The Gender Plan (The Gender Game #6)(4)



“Say something!” I hissed at him. “Fix this!”

“No! I was pretending you shot me, remember?” he whispered back. My eyes narrowed at the back of his head, suddenly wishing I had free use of both hands so I could slap this stupid idea out of his head. I had use of my left, but the slap that this level of delirious stupidity deserved was one I wasn’t currently capable of delivering. “Then how are you supposed to open the door without blowing your cover? Do you want me to really shoot you as a cover?”

“No, I don’t know! I—I—” Finally, he was flustered. “I imagined it going differently than this, okay?”

“You—”

This time, Owen didn’t let me finish the angry remark on my tongue. “I needed this all to be over!” he said. “I’m tired of everybody around me getting hurt! I’m tired of this war, I’m tired of everything falling apart and going wrong, and without Ian, I have nothing to look forward to anymore. It’s all so out of control and wrong, and it’s all Desmond’s fault. We can stop it. We can stop it right now. All we need to do is kill her.”

“Do you really think that is going to solve everything?” I snapped, my voice getting louder. A moment later, I caught myself, my hand fluttering to my mouth, but there was still a loud banging coming from the door.

Owen sighed. “No,” he said in the smallest breath imaginable. “But it felt so right.”

I sucked in a deep breath, trying not to let my imagination drift into dark places... scenarios where Desmond kidnapped me… and… I shut my eyes and tried to filter all the thoughts out. Those thoughts would get me nowhere, and neither would this argument. I tried to clear my head.

The banging stopped for a moment as Desmond’s voice spoke to us again.

“Owen, I very much hope you are truly injured, because that will make the rest of this much easier for you. Cease this charade. My guards and I are growing impatient—bring her up here, or neither of you will like the result.”

Owen turned to me, his blue eyes imploring, and whispered desperately, “Okay, new idea. We pretend to surrender, then…”

My fingers on my right hand twitched in response, trying to form a fist in spite of the cast preventing it. “She shoots us both. First me, then you.”

Owen glared at me, but he didn’t answer.
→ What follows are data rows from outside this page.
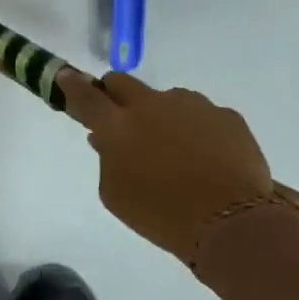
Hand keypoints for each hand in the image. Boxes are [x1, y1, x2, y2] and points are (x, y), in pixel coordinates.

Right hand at [57, 69, 273, 262]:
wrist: (232, 221)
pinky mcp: (225, 115)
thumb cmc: (162, 214)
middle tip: (120, 119)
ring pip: (165, 98)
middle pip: (122, 82)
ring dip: (160, 115)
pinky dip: (196, 130)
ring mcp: (191, 105)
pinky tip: (206, 159)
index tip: (66, 77)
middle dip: (115, 95)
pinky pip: (200, 115)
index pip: (86, 96)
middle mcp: (151, 104)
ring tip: (175, 152)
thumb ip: (106, 161)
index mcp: (118, 126)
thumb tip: (105, 139)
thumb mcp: (116, 196)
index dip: (72, 85)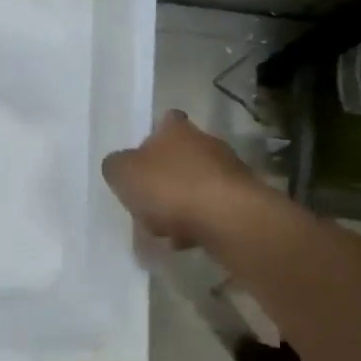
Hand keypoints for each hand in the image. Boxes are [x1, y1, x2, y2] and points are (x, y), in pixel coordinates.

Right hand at [102, 110, 264, 247]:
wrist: (229, 219)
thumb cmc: (170, 188)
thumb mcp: (122, 174)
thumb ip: (116, 166)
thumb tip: (120, 165)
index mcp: (176, 130)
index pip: (166, 120)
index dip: (153, 136)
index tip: (142, 157)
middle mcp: (206, 143)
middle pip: (182, 155)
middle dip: (166, 176)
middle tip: (147, 201)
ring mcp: (230, 171)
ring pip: (198, 184)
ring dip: (183, 203)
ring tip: (165, 229)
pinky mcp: (245, 201)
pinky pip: (213, 209)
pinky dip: (200, 222)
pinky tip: (186, 240)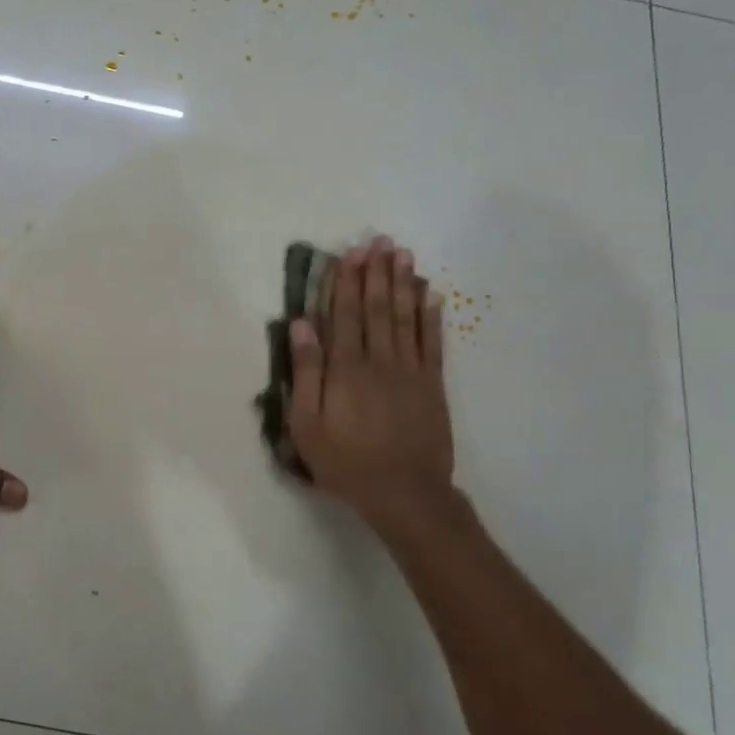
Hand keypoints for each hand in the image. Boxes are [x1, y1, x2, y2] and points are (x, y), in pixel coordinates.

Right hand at [286, 236, 458, 534]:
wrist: (405, 494)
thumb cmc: (345, 461)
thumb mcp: (307, 424)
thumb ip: (305, 372)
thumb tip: (301, 324)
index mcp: (346, 368)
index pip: (345, 314)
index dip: (347, 281)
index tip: (350, 253)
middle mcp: (380, 360)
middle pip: (377, 308)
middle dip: (376, 272)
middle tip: (380, 241)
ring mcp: (411, 371)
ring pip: (405, 317)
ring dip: (403, 283)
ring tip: (403, 254)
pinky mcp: (432, 385)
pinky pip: (433, 342)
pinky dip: (431, 316)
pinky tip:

I pushed on. “I’m not going up those stairs, Owen. It’s too dangerous. I’m going out of Ashabee’s tunnel while they’re distracted. If you try to stop me, I’ll… I’ll… Please don’t try to stop me.”

I didn’t want to say what I would do, but I didn’t have to. From the barren look on Owen’s face, I knew he understood. His stupid plan was going to fail. He would have to drag me back to Desmond kicking and screaming. My teeth were clenched and my right hand’s fingers dug into the cast. If he tried to persist—if he really did want to sell me out to Desmond—this would be the hardest moment of my life.

Up above us, the pounding on the door had resumed, and it sounded less like random pounding now and more like deliberate use of force. I winced at the sound of splintering and scraping. The more time we spent here, the less time I had to escape.

“Come with me,” I pleaded, begging him not to fight me over this. “We’ll find some other way to kill Desmond. We’ll fix things.”

Instead of trying to fight me, Owen did the only thing that might have been worse: he turned back toward the basement door and pulled out his gun.

“You were right,” he said. “I’m sorry. I shouldn’t have dragged you into this. Get out of here while you still can, Violet.”

I had already taken a few steps back before the gravity of that statement fully registered. “You don’t really think you can take them all down by yourself—”

“I have to try! You said yourself that I’ve got to fix things!” Owen wasn’t even trying to whisper anymore. A moment ago, I had been furious enough to leave him behind and escape, but now, my heart rushed into my throat and the dizzy feeling flooded back in. A thousand emotions surged through my brain at once, paralyzing me for a split second.

It was a split second too long. There was a final crash, accompanied by excited shouts from the guards, and a big slice of pale light flooded down the stairs above us as Desmond’s voice drifted down the stairwell in the flood of debris and settling dust.

“Time’s up, Owen,” she said, her voice arctic cold.

Owen whipped his gun up to face the stairs, and I had time to swing my backpack around, fumbling for the gun as I took frantic steps backward, when, instead of the rush of footsteps I was expecting, I heard something clink. A small object made an arc in the air as it sailed down the stairs, hitting the landing with a metallic noise.

My brain recognized the object but refused to believe what it was. I was frozen, trapped in a nightmare all over again—bombs going off around me while I was dying. Owen shouted something, but it was impossible to hear over the panic causing my heart to skip beats and my ears to ring.

Owen turned to face me, his eyes wide, and my shock barely registered as he grabbed me, like he once had in The Green, throwing my stomach over his shoulder and running toward the back of the garage.

I barely noticed the throb of pain that pulsed through my ribs, focused on the grenade as it bounced, up off the landing, down toward us. We weren’t far enough. We weren’t going to make it through this.